Several clues enable us to intuit the same demonic origin of these two movements. Unlike the Spirit of Truth that promotes communion in the distinction ('perichoresis'), these encourage confusion ('homo-gamy') or subordination ('poly-gamy'). Furthermore, they demand a universal and totalitarian rule, are violently intolerant, destroyers of families, society and the Church, and are openly Christianophobic.

"We are not contending against creatures of flesh and blood..." We need to be inclusive and welcoming to all that is human; but what comes from the Enemy cannot and must not be assimilated. You cannot join Christ and Belia. What Nazi-Fascism and Communism were in the 20th century, Western homosexual and abortion ideologies and Islamic fanaticism are today."

"The best example of the disappearance of the head on battles of the past is still the Russian Orthodox Church.  After so much violence, so much destruction, it is now at the center of the debates, reversing the movement of insidious atheism that has carried off almost all of Western Europe. Orthodoxy has allowed the Russian nation to avoid the traps so that now it is a country that makes significant room for God and faith."

"Joseph Ratzinger understood quite accurately the fact that Pope John XXIII wanted first of all to respond to the challenge for the modern world: receiving God as He manifested Himself in Jesus Christ. Here are the words of Pope John at the opening of Vatican II: 'The serious problems confronting the world after almost two thousand years remain unchanged. Jesus Christ is ever resplendent as the center of history and of life. Men are either with Him and His Church… or else they are without Him, or against Him' …From the start of Vatican II, although concerned about aggiornamento, the renewal of the Church, and the reunion of Christians, the Pope strongly emphasized that the Council’s chief task was to reveal God to the world, to defend and promote doctrine. That is why the church, while rejoicing in the admirable inventions of human genius and in the progress of science and technology, had to remind mankind that beyond the visible aspect of things, the primordial duty remains to turn to God. For John XXIII, the Council was first of all an encounter with God in prayer, with Mary like the apostles in the upper room on the eve of Pentecost... In order to see that everything at the heart of the conciliar documents was centered on and oriented toward God, Benedict XVI invited us to reflect on how they are ordered. He says the architecture of the documents has an essentially theocentric orientation…beginning with the Constitution on the Sacred Liturgy… Before all else in the Church there is adoration and therefore God… Now if there is one reality too often left out of consideration, it is certainly the consubstantial relationship of the liturgy and God. The foundation of the liturgy must remain the search for God... The Council spoke to mankind about this God who is the God of all, who saves all and is accessible to all. Vatican II intended to subordinate its discourse about the Church to its discourse about God and to propose an ecclesiology along theological lines. The Council does not consider the Church a self-enclosed reality, but sees her in terms of Christ."

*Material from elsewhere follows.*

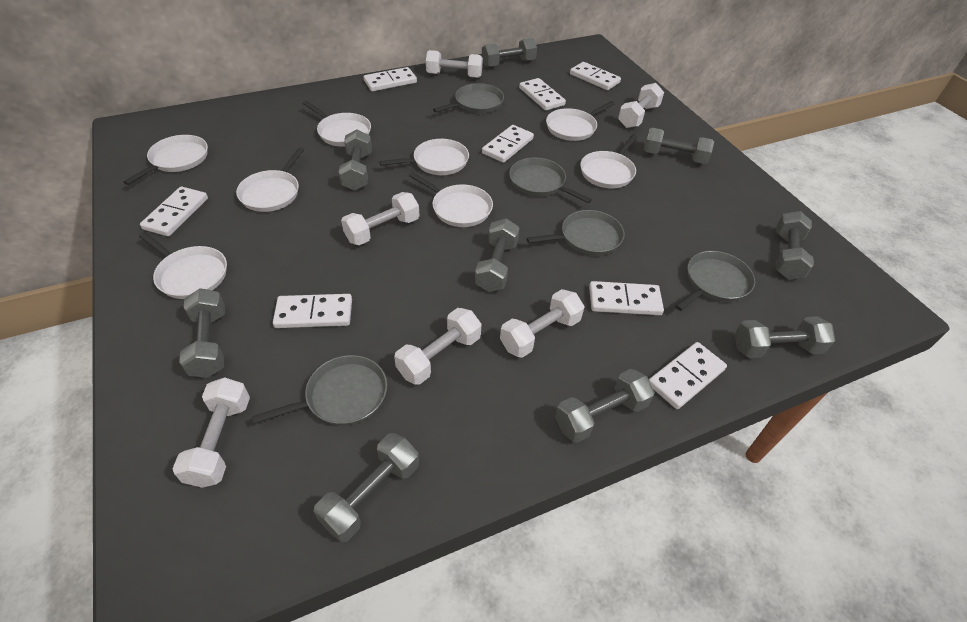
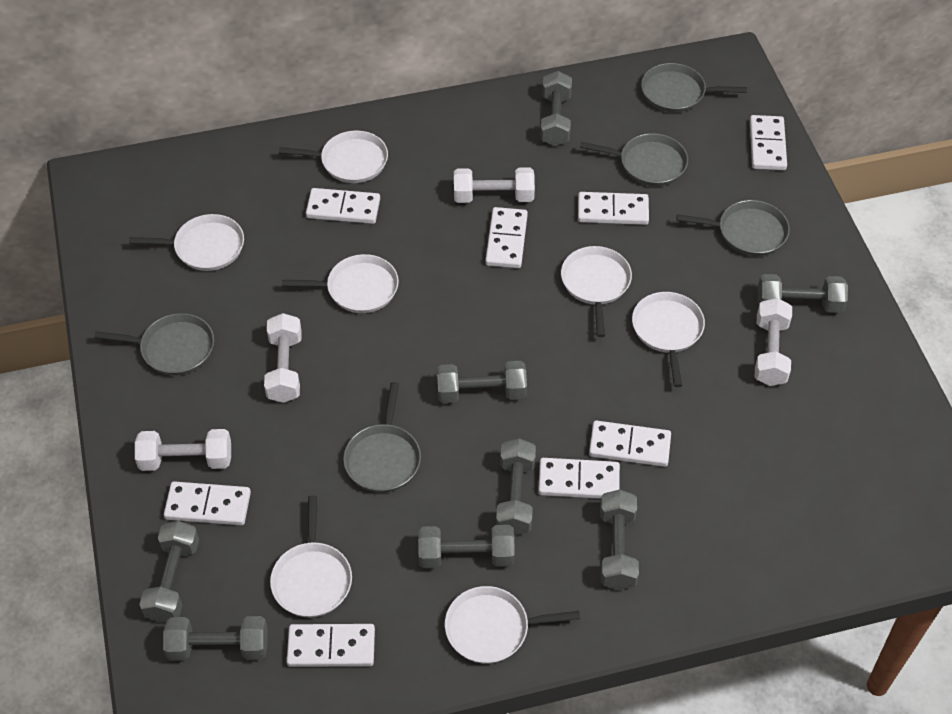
grey dumbbell: 9 -> 8
white dumbbell: 6 -> 4
white pan: 8 -> 7

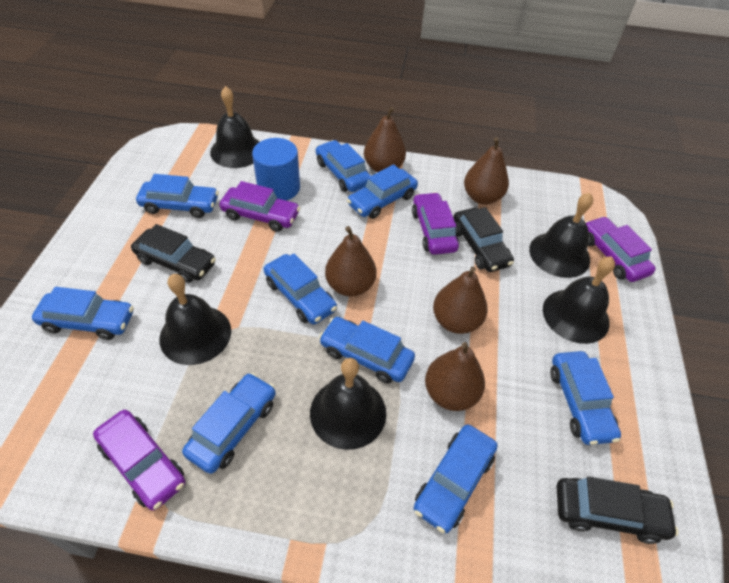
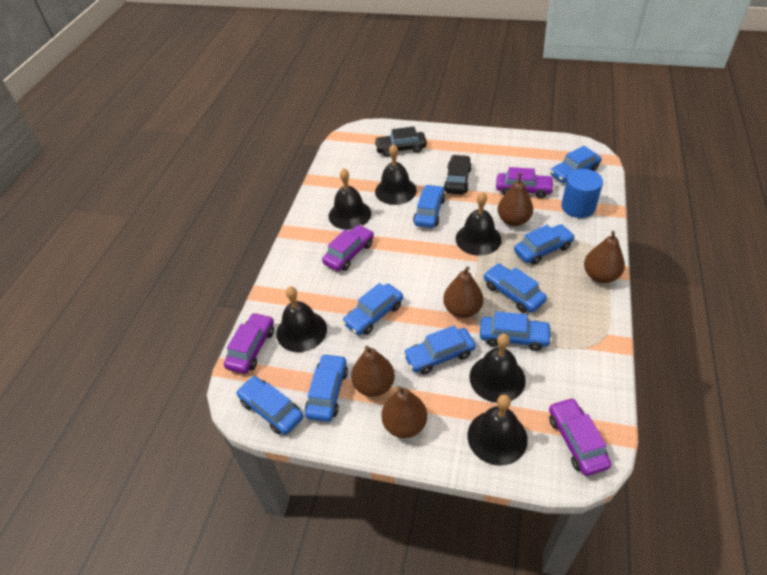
black bell: 5 -> 6
black car: 3 -> 2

"The estrangement from God is not caused by reasoning but by a wish to be detached from him. The atheistic orientation of a life is almost always a decision by the will. Man does not want to reflect on his relationship with God because he intends himself to be God. His model is Prometheus, the mythological figure who stole the sacred fire so as to give it to men; the individual embarked on a mission to appropriate God instead of adore Him... This is so-called 'Enlightenment.' The individual-king who aspires more and more to independence and autonomy tends to forget God. Man must not be turned in on himself. Precisely the opposite orientation assures him of balance and life… If we are faithful, always directing our soul to the divine light, we will become luminous in turn, as the flowers take on a resemblance to the Sun. The normal orientation will produce order, balance, tranquility, and peace."

[I received this book in October 2015 from a seminarian in Washington DC. Copies were given by Apostolic Nuncio Viganò to seminarians and those training for religious life during the visit to America by Pope Francis. What a gift!]